Topological Sort with Grouping

2019-02-09 17:42发布

问题:

Ok, so in topological sorting depending on the input data, there's usually multiple correct solutions for which order the graph can be "processed" so that all dependencies come before nodes that are "dependent" on them. However, I'm looking for a slightly different answer:

Suppose the following data: a -> b and c -> d (a must come before b and c must come before d).
With just these two constraints we have multiple candidate solutions: (a b c d, a c d b, c a b d, etc). However, I'm looking to create a method of "grouping" these nodes so that after the processing of a group, all of the entries in the next group have their dependencies taken care of. For the above supposed data I'd be looking for a grouping like (a, c) (b, d). Within each group it doesn't matter which order the nodes are processed (a before c or b before d, etc and vice versa) just so long as group 1 (a, c) completes before any of group 2 (b, d) are processed.

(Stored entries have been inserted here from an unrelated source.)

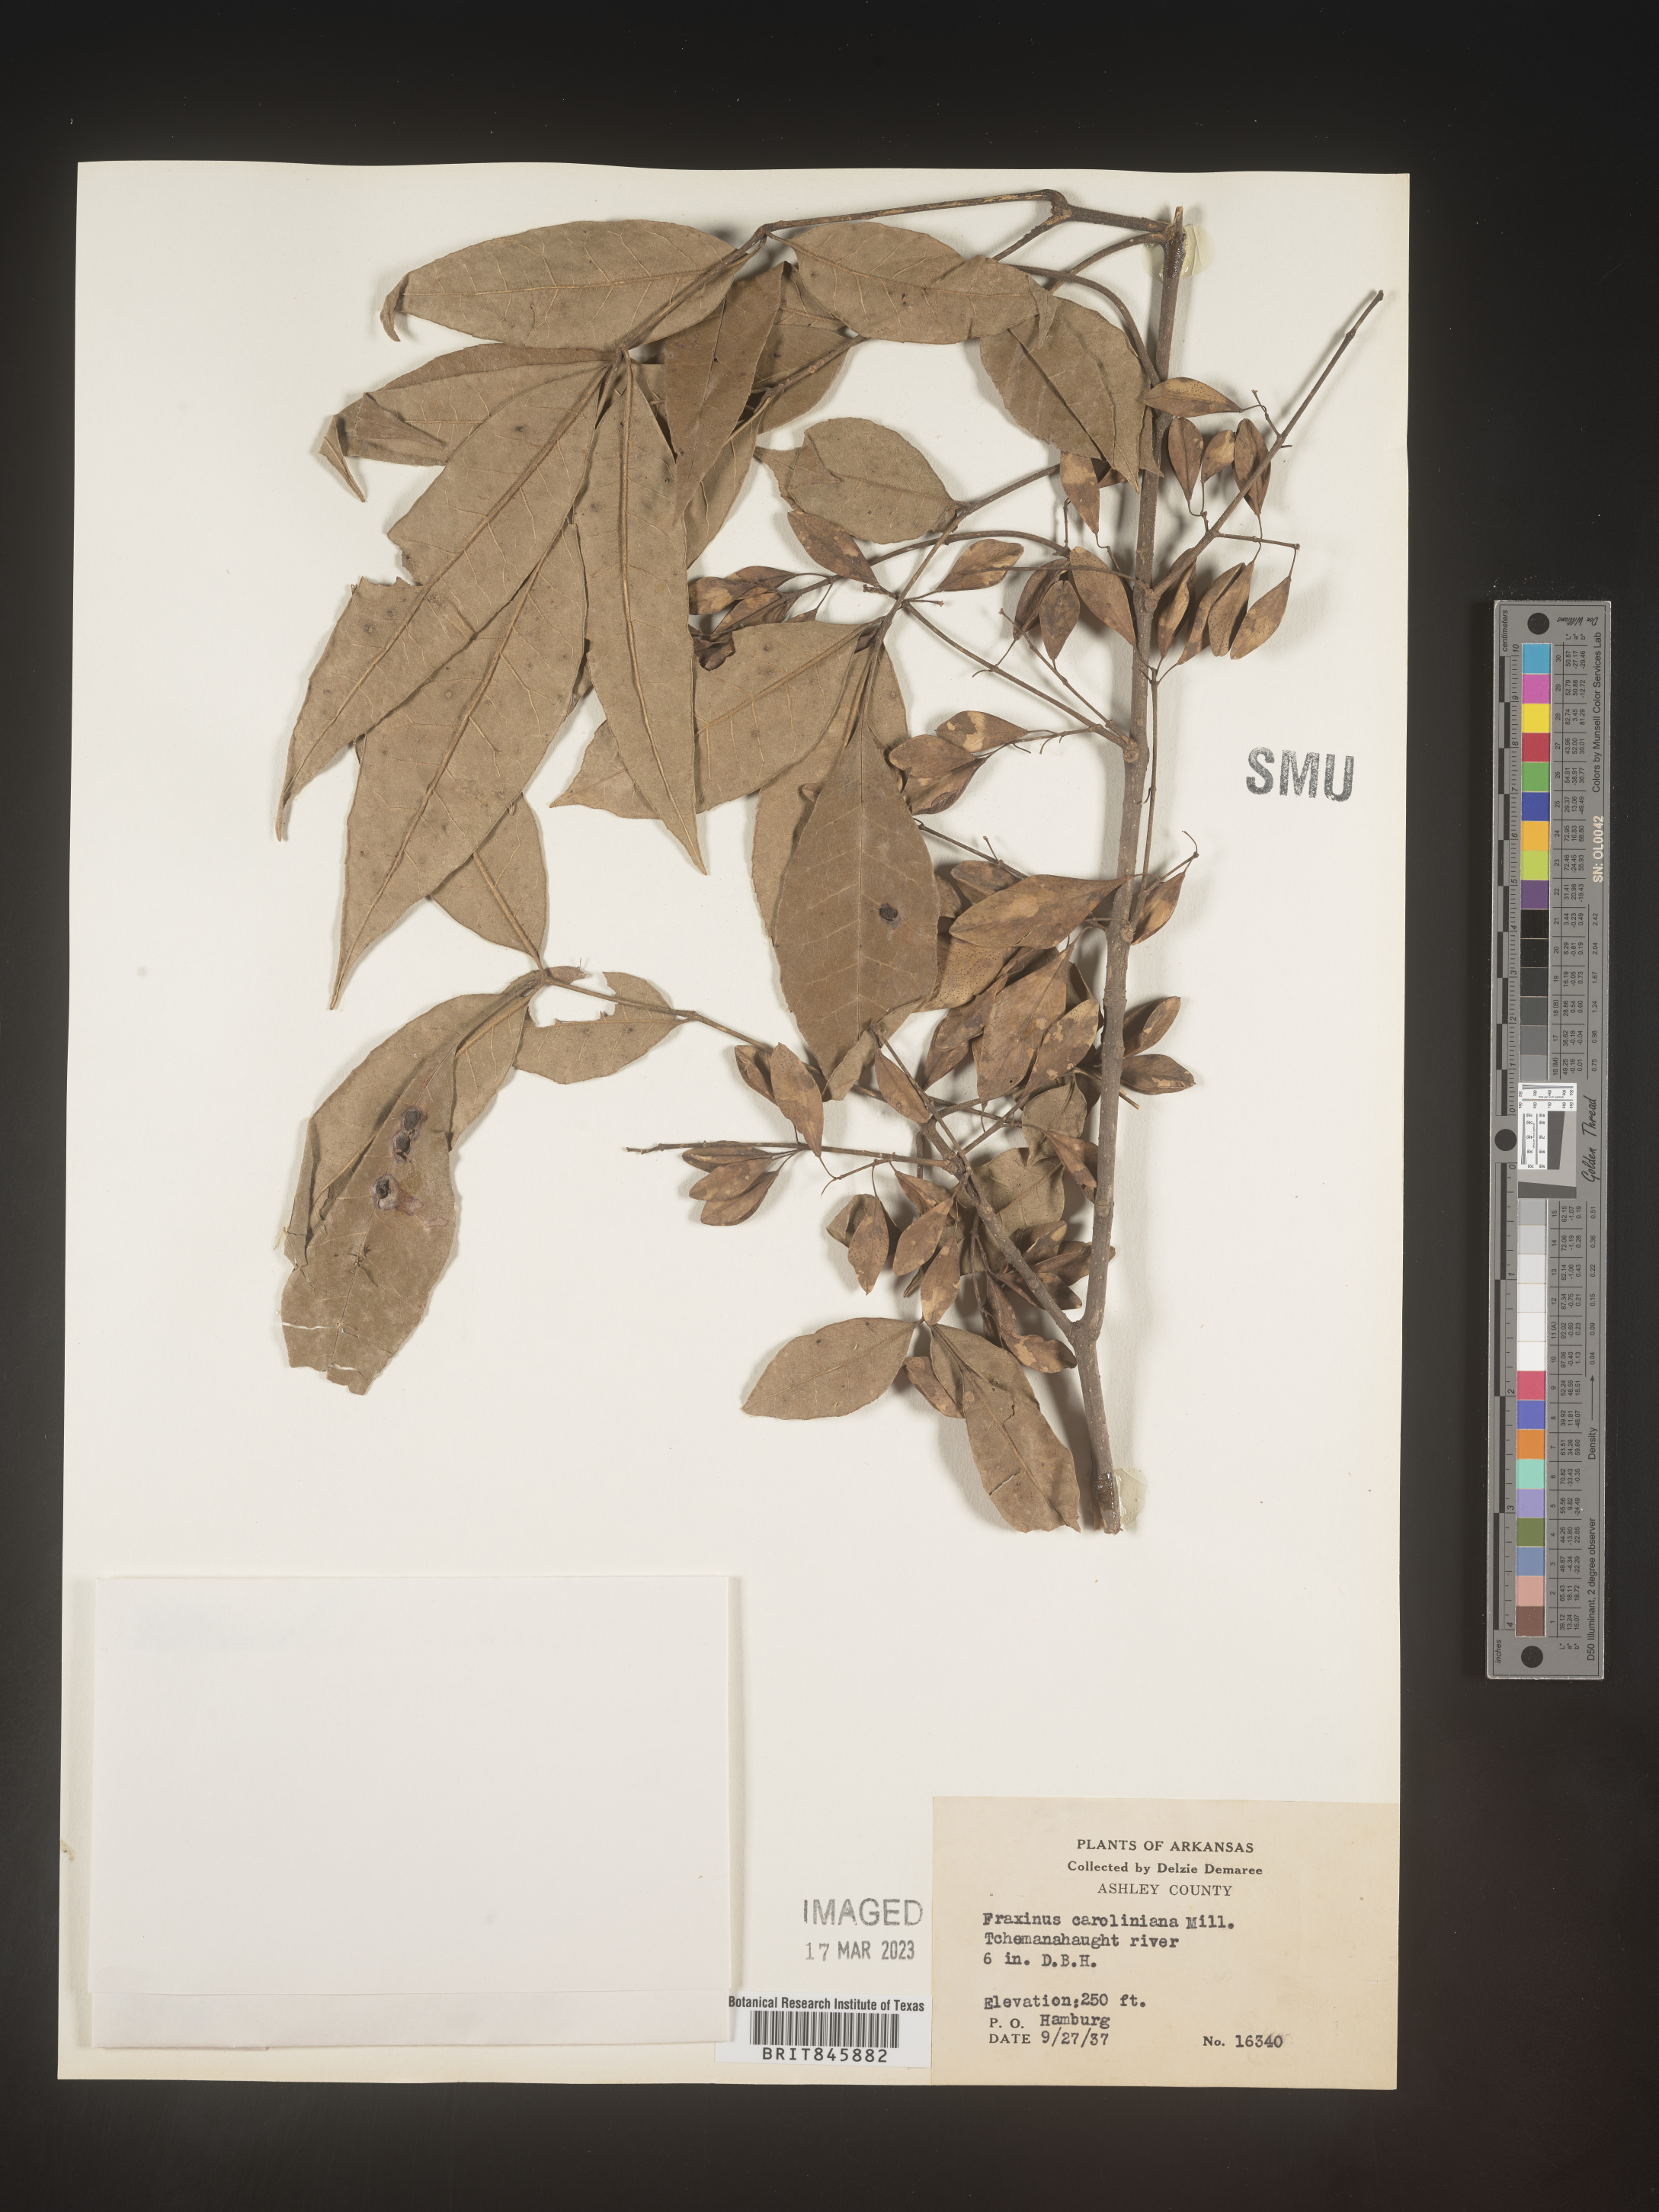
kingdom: Plantae
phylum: Tracheophyta
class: Magnoliopsida
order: Lamiales
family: Oleaceae
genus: Fraxinus
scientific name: Fraxinus caroliniana
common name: Carolina ash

The only additional catch would be that each node should be in the earliest group possible. Consider the following:
a -> b -> c
d -> e -> f
x -> y

A grouping scheme of (a, d) (b, e, x) (c, f, y) would technically be correct because x is before y, a more optimal solution would be (a, d, x) (b, e, y) (c, f) because having x in group 2 implies that x was dependent on some node in group 1.

Any ideas on how to go about doing this?


EDIT: I think I managed to slap together some solution code. Thanks to all those who helped!

// Topological sort
// Accepts: 2d graph where a [0 = no edge; non-0 = edge]
// Returns: 1d array where each index is that node's group_id
vector<int> top_sort(vector< vector<int> > graph)
{
    int size = graph.size();
    vector<int> group_ids = vector<int>(size, 0);
    vector<int> node_queue;

    // Find the root nodes, add them to the queue.
    for (int i = 0; i < size; i++)
    {
        bool is_root = true;

        for (int j = 0; j < size; j++)
        {
            if (graph[j][i] != 0) { is_root = false; break; }
        }

        if (is_root) { node_queue.push_back(i); }
    }

    // Detect error case and handle if needed.
    if (node_queue.size() == 0)
    {
        cerr << "ERROR: No root nodes found in graph." << endl;
        return vector<int>(size, -1);
    }


    // Depth first search, updating each node with it's new depth.
    while (node_queue.size() > 0)
    {
        int cur_node = node_queue.back();
        node_queue.pop_back();

        // For each node connected to the current node...
        for (int i = 0; i < size; i++)
        {
            if (graph[cur_node][i] == 0) { continue; }

            // See if dependent node needs to be updated with a later group_id
            if (group_ids[cur_node] + 1 > group_ids[i])
            {
                group_ids[i] = group_ids[cur_node] + 1;
                node_queue.push_back(i);
            }
        }
    }

    return group_ids;
}

回答1:

Label all root nodes with a level value 0. Label all children with level value parent+1. If, a node is being revisited i.e it already has a level value assigned, check if the previously assigned value is lower than the new one. If so, update it with the higher value and propagate them to the descendents.

now, you have as many groups as there are unique level labels 0 ... K



回答2:

I recently implemented this algorithm. I started with the approach you have shown, but it didn't scale to graphs of 20+ million nodes. The solution I ended up with is based on the approach detailed here.

You can think of it as computing the height of each node, and then the result is a group of each node at a given height.

Consider the graph:

A -> X

B -> X

X -> Y

X -> Z

So the desired output is (A,B), (X), (Y, Z)

The basic approach is to find everything with nothing using it(A,B in this example). All of these are at height 0.

Now remove A and B from the graph, find anything that now has nothing using it(now X in this example). So X is at height 1.

Remove X from the graph, find anything that now has nothing using it(now Y,Z in this example). so Y,Z are at height 2.

You can make an optimization by realizing the fact that you don't need to store bidirectional edges for everything or actually remove anything from your graph, you only need to know the number of things pointing to a node and the nodes you know are at the next height.

So for this example at the start:

  • 0 things use 1
  • 0 things use 2
  • 2 things use X (1 and 2)
  • 1 things use Y,Z (X)

When you visit a node, decrease the number of each of the nodes it points to, if that number goes to zero, you know that node is at the next height.